A concha virou hábito. Hábito virou identidade. Quando a adolescência passou, Artano carregava a casca como se fosse pele.
Anos depois, já adulto, mudou-se para a cidade que nunca dorme. Ele agora era admirado no trabalho, impecável nas entregas, preciso nas palavras. A eficiência virou escudo. A simpatia, armadura. Mas, por dentro, crescia o vazio, cada vez mais profundo, que o espremia entre o medo do que há dentro e os medos externos.
Mas essa dor de ter seu corpo espremido por forças contrárias desapareceu quando ele conheceu Gregória, uma mulher de imagem amigável, palavras doces e olhos que sabiam demais. Ela mudaria sua vida para sempre. Mas cobraria um preço alto: sua alma.
Mesmo com toda essa pressão, longe dos olhos da família, Artano permitiu-se viver como queria. Abriu-se para o amor. Mas seu comportamento não era um aliado. Apesar do desejo pelo relacionamento, havia o medo de aprofundar as relações e viver coisas que seriam comuns. Era como se ele nunca se sentisse digno do amor.
Mesmo sendo feito para as profundezas, Artano se mantinha sempre na superfície. Vivia seus vínculos no raso. Talvez, por isso, tentasse tanto agradar, para ninguém perceber que ele evitava mergulhar.
Mas ele não pensava sobre isso. Apenas vivia. Como se tudo estivesse onde deveria estar.
Viveu algumas histórias, mas só uma marcou. Durou sete anos. Um amor que parecia ter tudo para dar certo, mas que foi se desgastando. Uma relação que começou leve, mas se transformou em um espelho das inseguranças que carregava. Passou tempo demais tentando salvar o que já não o salvava. Quando terminou, não foi por coragem, mas por exaustão.
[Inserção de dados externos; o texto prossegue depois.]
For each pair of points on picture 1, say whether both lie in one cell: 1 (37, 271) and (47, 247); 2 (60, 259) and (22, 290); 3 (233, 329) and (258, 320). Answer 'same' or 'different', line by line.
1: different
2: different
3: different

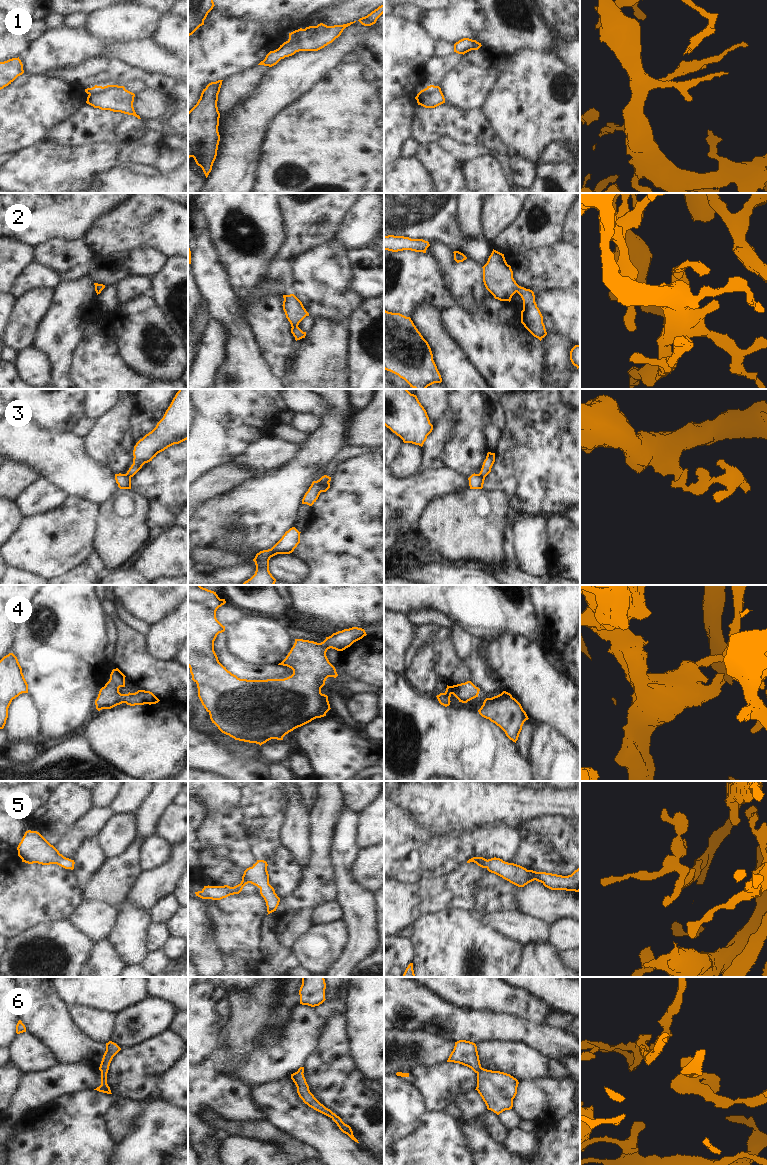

E, com o fim, veio uma fagulha de liberdade.
Queria reaprender a respirar fora da concha. Se reconectar com algo que nunca soube nomear, talvez seu corpo, talvez sua origem. Quem sabe, até aprender a nadar. Literalmente. Porque Artano tinha medo da água. Um medo que ia além do mar: era o medo de se encontrar. Mas na profundeza de seus sentimentos, ele sabia, ainda seria o homem mais feliz do mundo.
Mas o universo não te dá tempo para aprender a nadar. Numa noite qualquer, onde nada de especial parecia poder acontecer, Artano foi atraído para um mergulho sem volta. Não era num oceano, nem numa piscina — mas num homem.
Um homem que conheceu naquela noite, mas que parecia habitar suas memórias mais antigas. Como se o conhecesse há vidas. Razeus era seu nome.
Naquele momento, Artano sentiu a água tocar sua pele, como se a humidade do ar se concentrasse em seu corpo. Sentiu o tridente que carregava no peito vibrar como se respondesse a um ímã. E, em um beijo, tudo mudou.
Ele não sabia explicar. Não precisava. Porque o corpo sabia. Porque o sangue lembrava. Porque a alma estava, finalmente, sendo chamada pelo seu nome.
A concha, construída por anos, trincou com um toque. E, por um instante, Artano foi só o que sempre foi: uma gota do oceano.
Uma gota no lugar exato que faz o mar se transformar.
A metamorfose havia começado...
Mas mal sabia Razeus que a alma de seu prometido estava sendo sugada há anos por uma linhagem sombria, um legado oculto, nascido do sangue da própria Equidna, a mãe de todos os monstros.